- [PROBLEM DETAILS]: The full listing, copied exactly and free of pictures, is the expected reply.

[SOURCE DATA]

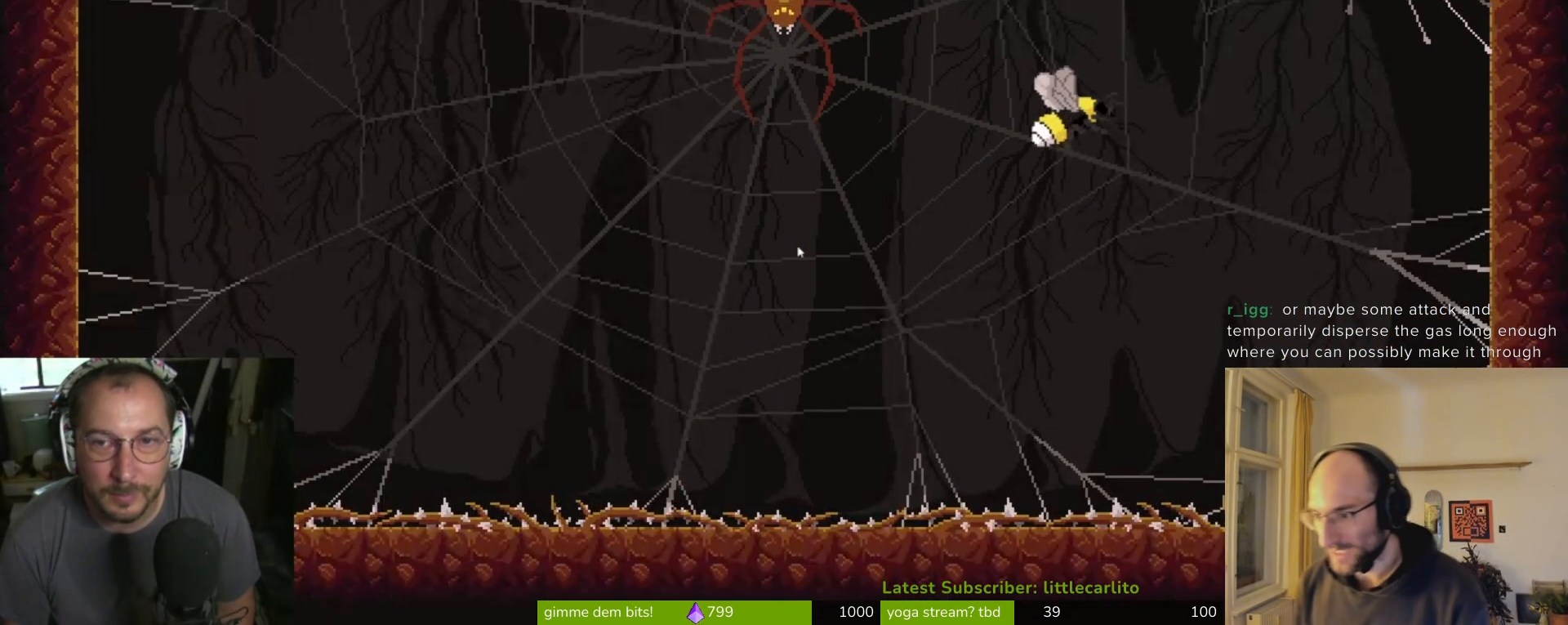
{"buttons": ["CROSS", "SQUARE"], "left_stick": "up-right", "events": [[33, "SQUARE", "up"], [67, "CROSS", "up"], [100, "CROSS", "down"], [100, "SQUARE", "down"], [200, "CROSS", "up"], [200, "SQUARE", "up"], [267, "CROSS", "down"], [267, "SQUARE", "down"], [367, "SQUARE", "up"], [467, "SQUARE", "down"]]}
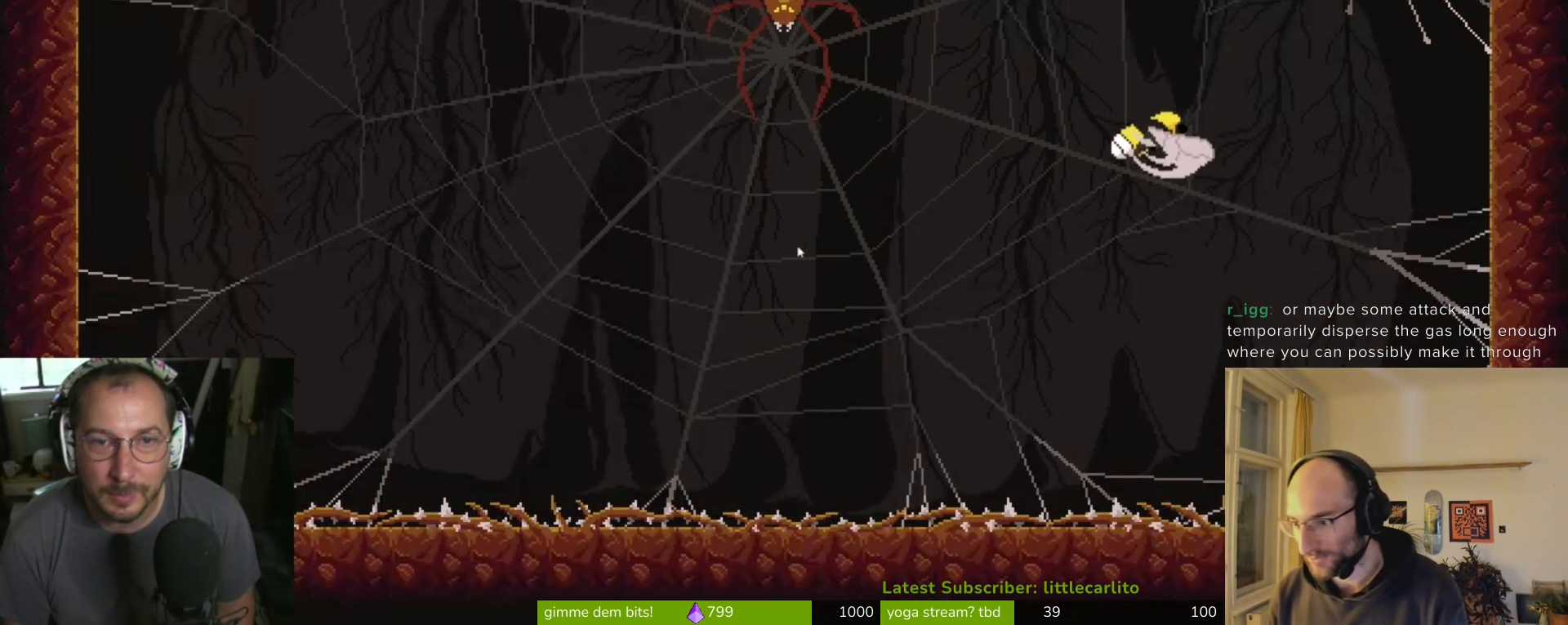
{"buttons": ["CROSS", "SQUARE"], "left_stick": "up-right", "events": [[33, "CROSS", "up"], [33, "SQUARE", "up"], [100, "CROSS", "down"], [100, "SQUARE", "down"], [167, "SQUARE", "up"], [200, "CROSS", "up"], [300, "CROSS", "down"], [333, "SQUARE", "down"], [367, "CROSS", "up"], [367, "SQUARE", "up"], [433, "CROSS", "down"], [467, "SQUARE", "down"]]}
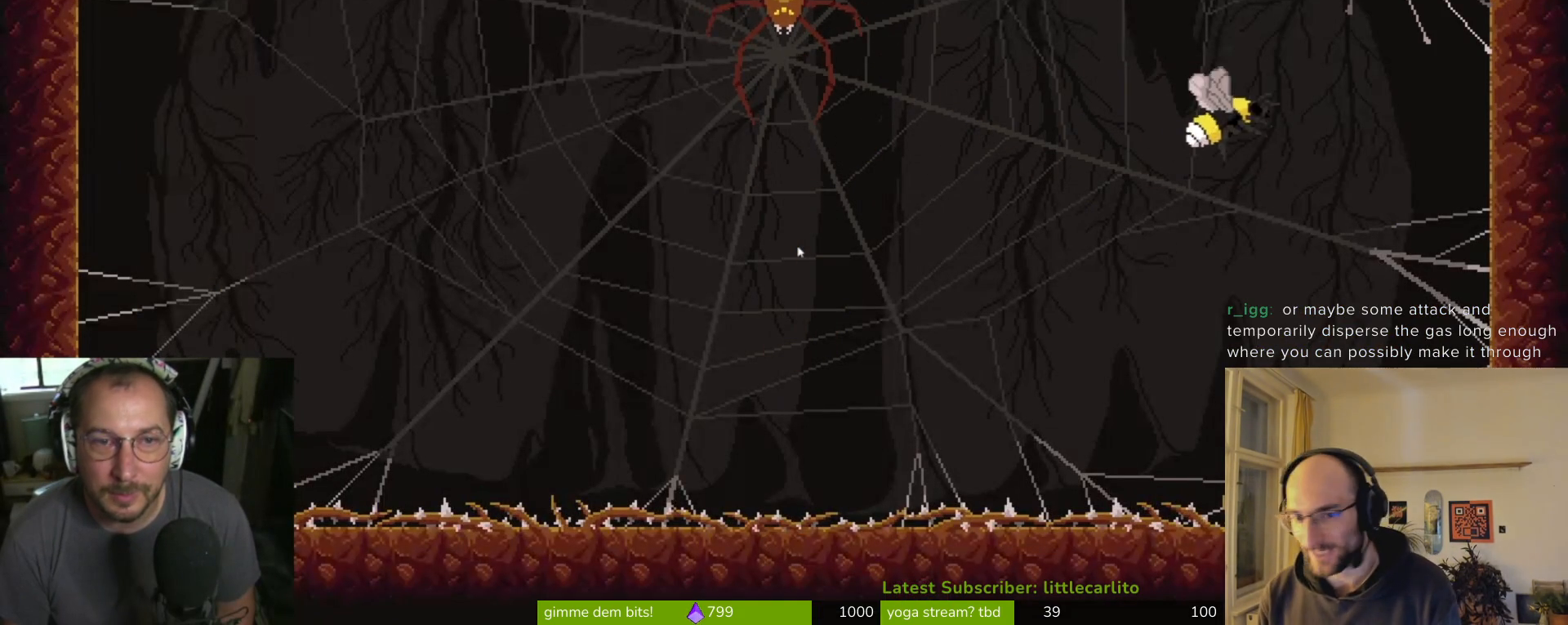
{"buttons": [], "left_stick": "up-right", "events": [[33, "CROSS", "up"], [33, "SQUARE", "up"], [100, "CROSS", "down"], [100, "SQUARE", "down"], [200, "SQUARE", "up"], [367, "SQUARE", "down"], [433, "SQUARE", "up"], [467, "CROSS", "up"]]}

[/SOURCE DATA]

- [OUTPUT OF THE TASK]:
{"buttons": ["CROSS", "SQUARE"], "left_stick": "up-right", "events": [[33, "SQUARE", "up"], [67, "CROSS", "up"], [100, "CROSS", "down"], [100, "SQUARE", "down"], [200, "CROSS", "up"], [200, "SQUARE", "up"], [267, "CROSS", "down"], [267, "SQUARE", "down"], [367, "SQUARE", "up"], [467, "SQUARE", "down"]]}
{"buttons": ["CROSS", "SQUARE"], "left_stick": "up-right", "events": [[33, "CROSS", "up"], [33, "SQUARE", "up"], [100, "CROSS", "down"], [100, "SQUARE", "down"], [167, "SQUARE", "up"], [200, "CROSS", "up"], [300, "CROSS", "down"], [333, "SQUARE", "down"], [367, "CROSS", "up"], [367, "SQUARE", "up"], [433, "CROSS", "down"], [467, "SQUARE", "down"]]}
{"buttons": [], "left_stick": "up-right", "events": [[33, "CROSS", "up"], [33, "SQUARE", "up"], [100, "CROSS", "down"], [100, "SQUARE", "down"], [200, "SQUARE", "up"], [367, "SQUARE", "down"], [433, "SQUARE", "up"], [467, "CROSS", "up"]]}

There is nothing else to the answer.